- What the exercise asks:
Exact copies of the lines from the line containing "- https://pragprog.com/titles/jbtracer/" through the last line of the entries below are the whole answer.

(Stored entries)
----
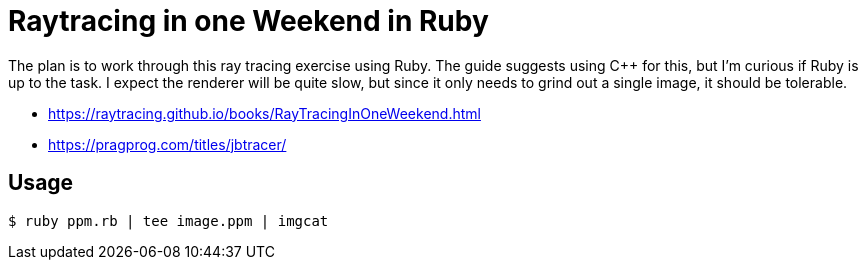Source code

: = Raytracing in one Weekend in Ruby

The plan is to work through this ray tracing exercise using Ruby. The guide suggests using C++
for this, but I'm curious if Ruby is up to the task. I expect the renderer will be quite slow,
but since it only needs to grind out a single image, it should be tolerable.

- https://raytracing.github.io/books/RayTracingInOneWeekend.html
- https://pragprog.com/titles/jbtracer/

== Usage

    $ ruby ppm.rb | tee image.ppm | imgcat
----
- Your solution:
- https://pragprog.com/titles/jbtracer/

== Usage

    $ ruby ppm.rb | tee image.ppm | imgcat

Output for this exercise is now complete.